ABOUT THIS TASK →
Search the records for "CIRCLE". Report every line where it occurs.

MATERIAL SUPPLIED →
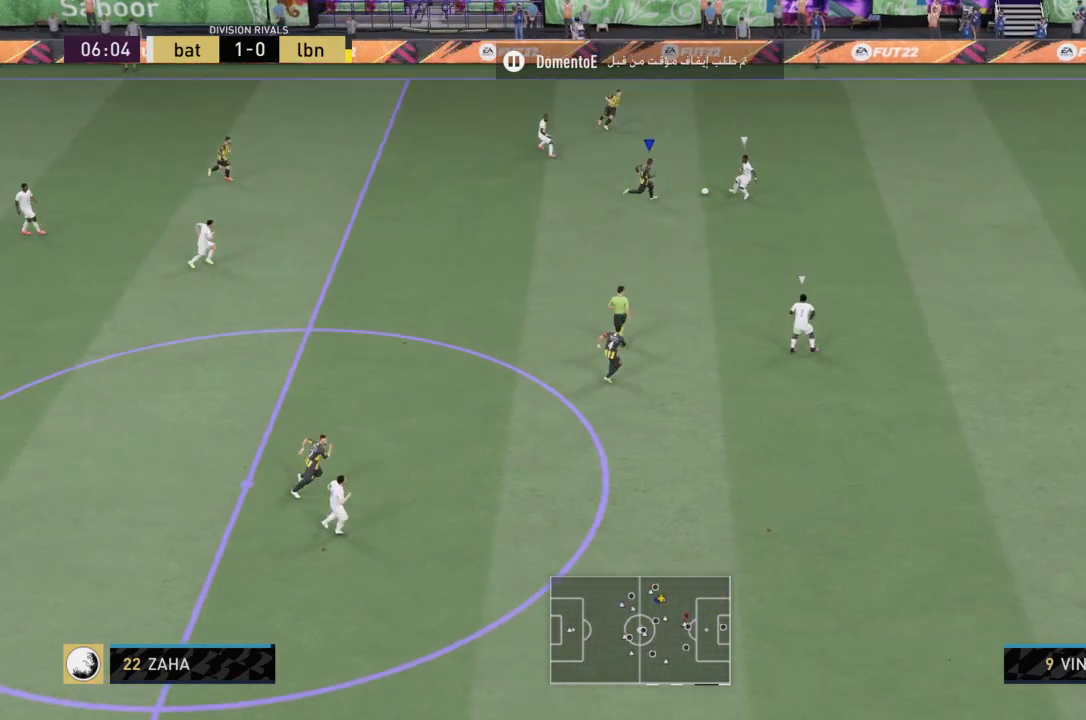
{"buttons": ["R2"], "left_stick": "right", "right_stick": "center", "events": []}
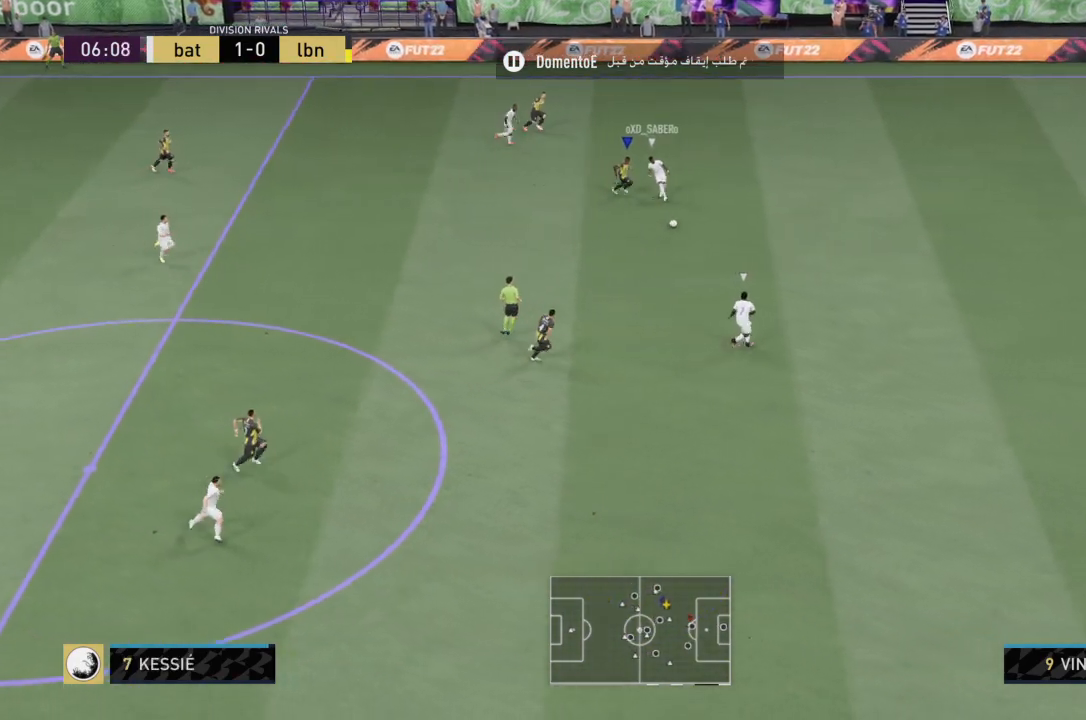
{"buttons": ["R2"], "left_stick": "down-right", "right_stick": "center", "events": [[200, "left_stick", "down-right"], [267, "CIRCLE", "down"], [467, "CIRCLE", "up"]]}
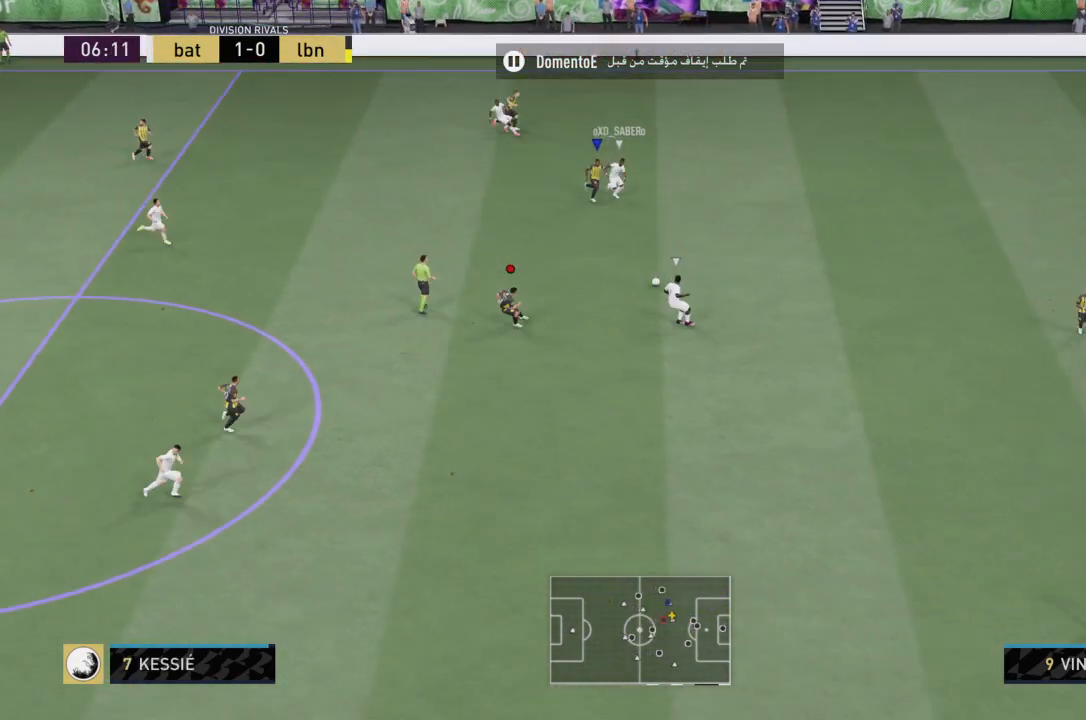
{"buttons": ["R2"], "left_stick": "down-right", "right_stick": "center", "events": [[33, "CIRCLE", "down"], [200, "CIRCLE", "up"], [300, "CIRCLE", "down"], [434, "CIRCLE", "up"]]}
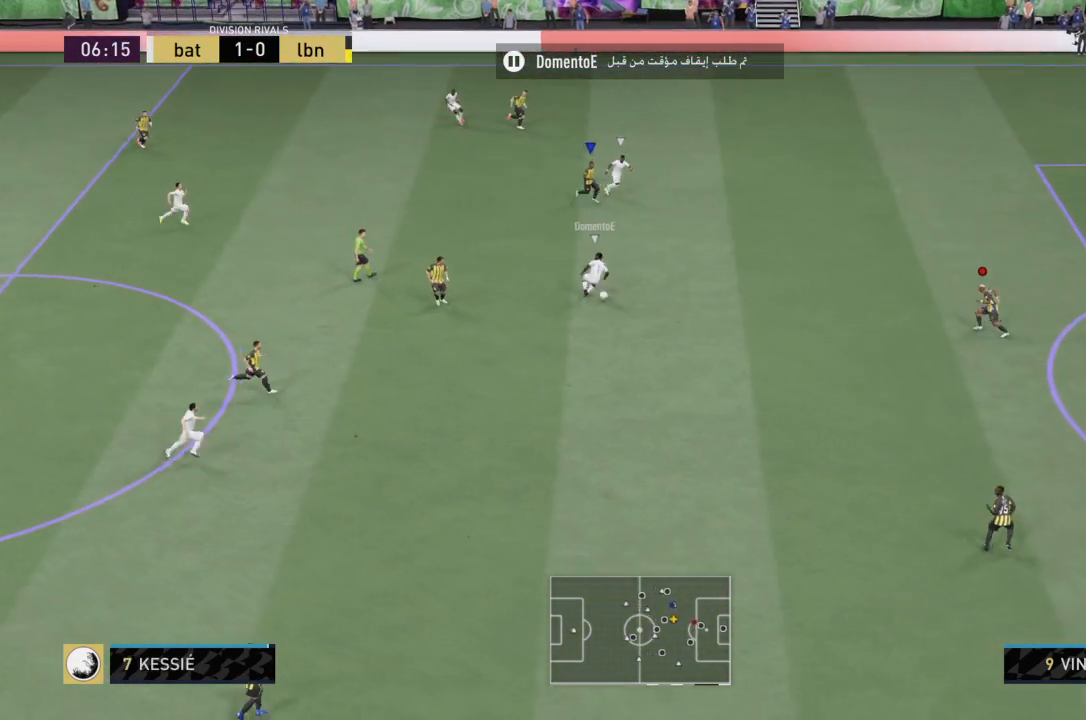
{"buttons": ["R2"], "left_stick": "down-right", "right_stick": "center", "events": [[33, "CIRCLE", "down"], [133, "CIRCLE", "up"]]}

--

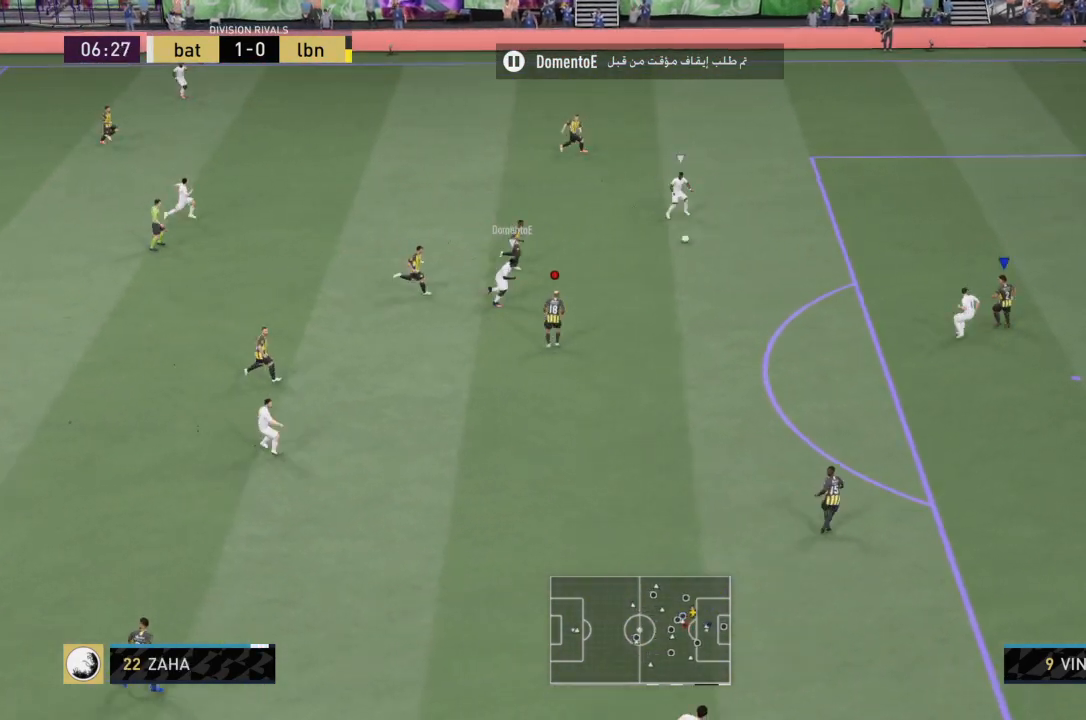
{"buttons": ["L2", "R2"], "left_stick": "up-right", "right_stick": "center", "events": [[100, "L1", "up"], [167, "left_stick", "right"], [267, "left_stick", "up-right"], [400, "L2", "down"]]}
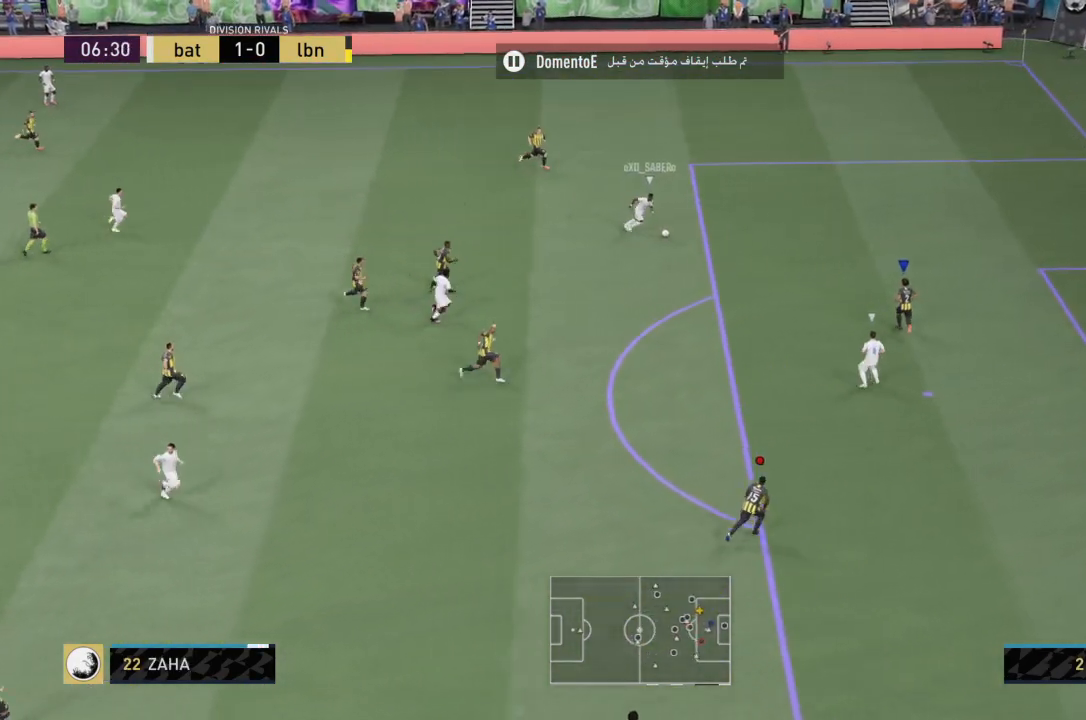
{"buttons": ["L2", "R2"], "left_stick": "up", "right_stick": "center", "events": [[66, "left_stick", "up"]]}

FINAL ANSWER →
{"buttons": ["R2"], "left_stick": "down-right", "right_stick": "center", "events": [[200, "left_stick", "down-right"], [267, "CIRCLE", "down"], [467, "CIRCLE", "up"]]}
{"buttons": ["R2"], "left_stick": "down-right", "right_stick": "center", "events": [[33, "CIRCLE", "down"], [200, "CIRCLE", "up"], [300, "CIRCLE", "down"], [434, "CIRCLE", "up"]]}
{"buttons": ["R2"], "left_stick": "down-right", "right_stick": "center", "events": [[33, "CIRCLE", "down"], [133, "CIRCLE", "up"]]}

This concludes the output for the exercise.